Retrieve every line from the records in which the word "mozzarella" occurs.

##### Dataset records #####

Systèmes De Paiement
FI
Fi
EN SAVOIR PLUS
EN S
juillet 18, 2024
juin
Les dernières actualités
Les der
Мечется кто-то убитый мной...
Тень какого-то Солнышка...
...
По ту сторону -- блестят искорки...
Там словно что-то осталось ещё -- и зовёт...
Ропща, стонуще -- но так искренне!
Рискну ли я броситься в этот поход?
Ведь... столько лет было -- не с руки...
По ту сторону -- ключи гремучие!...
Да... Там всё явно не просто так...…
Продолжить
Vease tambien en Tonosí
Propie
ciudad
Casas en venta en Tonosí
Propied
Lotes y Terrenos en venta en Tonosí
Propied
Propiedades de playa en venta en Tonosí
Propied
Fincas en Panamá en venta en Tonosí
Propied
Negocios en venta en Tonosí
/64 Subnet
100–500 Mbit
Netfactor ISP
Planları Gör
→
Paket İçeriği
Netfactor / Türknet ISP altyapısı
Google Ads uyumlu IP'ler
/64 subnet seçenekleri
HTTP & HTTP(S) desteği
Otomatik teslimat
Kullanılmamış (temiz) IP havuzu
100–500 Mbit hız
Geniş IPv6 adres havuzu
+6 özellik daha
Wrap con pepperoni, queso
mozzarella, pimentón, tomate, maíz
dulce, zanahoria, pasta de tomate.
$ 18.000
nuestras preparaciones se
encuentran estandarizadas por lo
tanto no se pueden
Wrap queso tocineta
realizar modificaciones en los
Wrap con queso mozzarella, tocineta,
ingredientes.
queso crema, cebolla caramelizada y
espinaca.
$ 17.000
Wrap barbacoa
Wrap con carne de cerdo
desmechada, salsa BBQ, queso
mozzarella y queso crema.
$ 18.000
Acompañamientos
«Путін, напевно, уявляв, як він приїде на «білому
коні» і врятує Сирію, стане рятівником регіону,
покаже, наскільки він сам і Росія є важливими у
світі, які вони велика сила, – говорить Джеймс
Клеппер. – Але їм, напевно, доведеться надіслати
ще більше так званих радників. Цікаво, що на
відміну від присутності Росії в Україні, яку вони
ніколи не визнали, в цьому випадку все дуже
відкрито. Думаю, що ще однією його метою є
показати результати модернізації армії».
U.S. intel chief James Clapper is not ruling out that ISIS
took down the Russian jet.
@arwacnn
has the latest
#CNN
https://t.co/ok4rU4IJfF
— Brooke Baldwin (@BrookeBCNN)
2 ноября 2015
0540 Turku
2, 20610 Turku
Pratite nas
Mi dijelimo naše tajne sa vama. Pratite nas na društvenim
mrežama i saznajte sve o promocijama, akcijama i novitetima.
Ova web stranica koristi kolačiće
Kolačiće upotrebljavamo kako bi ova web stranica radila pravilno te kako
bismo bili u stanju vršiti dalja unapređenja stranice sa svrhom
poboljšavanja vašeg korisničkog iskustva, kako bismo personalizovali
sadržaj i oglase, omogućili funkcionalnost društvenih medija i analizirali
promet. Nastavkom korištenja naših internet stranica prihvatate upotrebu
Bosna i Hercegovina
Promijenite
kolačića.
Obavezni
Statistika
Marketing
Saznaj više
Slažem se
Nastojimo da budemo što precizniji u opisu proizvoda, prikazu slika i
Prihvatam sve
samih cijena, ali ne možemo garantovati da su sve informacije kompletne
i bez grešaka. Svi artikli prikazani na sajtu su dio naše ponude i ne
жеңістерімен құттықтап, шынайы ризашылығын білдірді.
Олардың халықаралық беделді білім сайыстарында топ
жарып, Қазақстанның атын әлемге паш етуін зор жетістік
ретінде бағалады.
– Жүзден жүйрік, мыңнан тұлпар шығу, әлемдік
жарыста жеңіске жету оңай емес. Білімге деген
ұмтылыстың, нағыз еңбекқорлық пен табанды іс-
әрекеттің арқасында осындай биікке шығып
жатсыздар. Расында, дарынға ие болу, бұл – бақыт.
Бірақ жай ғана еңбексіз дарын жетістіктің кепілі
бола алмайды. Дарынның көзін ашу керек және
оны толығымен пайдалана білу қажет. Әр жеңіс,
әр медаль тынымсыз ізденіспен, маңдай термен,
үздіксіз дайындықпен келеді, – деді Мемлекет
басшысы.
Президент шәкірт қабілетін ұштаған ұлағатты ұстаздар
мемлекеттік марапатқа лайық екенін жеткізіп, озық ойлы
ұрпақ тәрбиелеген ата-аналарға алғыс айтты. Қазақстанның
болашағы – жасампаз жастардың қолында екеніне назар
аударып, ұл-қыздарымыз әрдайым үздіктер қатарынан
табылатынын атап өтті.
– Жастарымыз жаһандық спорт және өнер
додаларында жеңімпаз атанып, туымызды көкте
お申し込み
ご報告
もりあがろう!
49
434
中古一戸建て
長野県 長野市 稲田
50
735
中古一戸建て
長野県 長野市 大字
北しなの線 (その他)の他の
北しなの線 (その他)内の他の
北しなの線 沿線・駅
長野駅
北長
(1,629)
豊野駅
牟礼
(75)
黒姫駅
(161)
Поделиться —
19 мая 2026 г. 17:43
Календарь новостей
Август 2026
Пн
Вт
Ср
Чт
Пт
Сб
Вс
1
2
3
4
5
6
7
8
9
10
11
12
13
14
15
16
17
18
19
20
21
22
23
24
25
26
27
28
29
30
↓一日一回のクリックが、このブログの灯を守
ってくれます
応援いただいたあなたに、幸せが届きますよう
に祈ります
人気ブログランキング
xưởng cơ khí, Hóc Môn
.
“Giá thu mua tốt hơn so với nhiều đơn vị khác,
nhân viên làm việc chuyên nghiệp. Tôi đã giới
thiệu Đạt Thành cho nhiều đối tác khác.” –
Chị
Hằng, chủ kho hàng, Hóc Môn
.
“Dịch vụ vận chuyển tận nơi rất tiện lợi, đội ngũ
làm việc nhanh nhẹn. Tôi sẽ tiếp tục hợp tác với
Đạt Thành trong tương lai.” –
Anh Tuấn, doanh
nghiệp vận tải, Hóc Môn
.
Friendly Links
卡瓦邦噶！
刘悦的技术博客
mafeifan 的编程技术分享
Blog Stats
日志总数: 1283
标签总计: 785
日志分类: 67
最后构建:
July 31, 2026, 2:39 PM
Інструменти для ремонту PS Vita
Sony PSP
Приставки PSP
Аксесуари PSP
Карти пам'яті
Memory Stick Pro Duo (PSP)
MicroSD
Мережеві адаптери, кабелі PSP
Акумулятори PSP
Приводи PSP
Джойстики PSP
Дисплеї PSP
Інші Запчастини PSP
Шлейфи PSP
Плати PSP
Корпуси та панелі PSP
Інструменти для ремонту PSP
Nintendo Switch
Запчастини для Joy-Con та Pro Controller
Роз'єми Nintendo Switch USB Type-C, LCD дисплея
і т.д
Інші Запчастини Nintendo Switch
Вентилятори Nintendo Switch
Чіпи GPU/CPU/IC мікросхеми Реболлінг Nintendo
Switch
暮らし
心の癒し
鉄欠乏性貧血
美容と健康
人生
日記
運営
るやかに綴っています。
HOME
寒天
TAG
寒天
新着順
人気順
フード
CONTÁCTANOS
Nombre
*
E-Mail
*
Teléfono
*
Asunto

#####

→ Task output
mozzarella, pimentón, tomate, maíz
Wrap con queso mozzarella, tocineta,
mozzarella y queso crema.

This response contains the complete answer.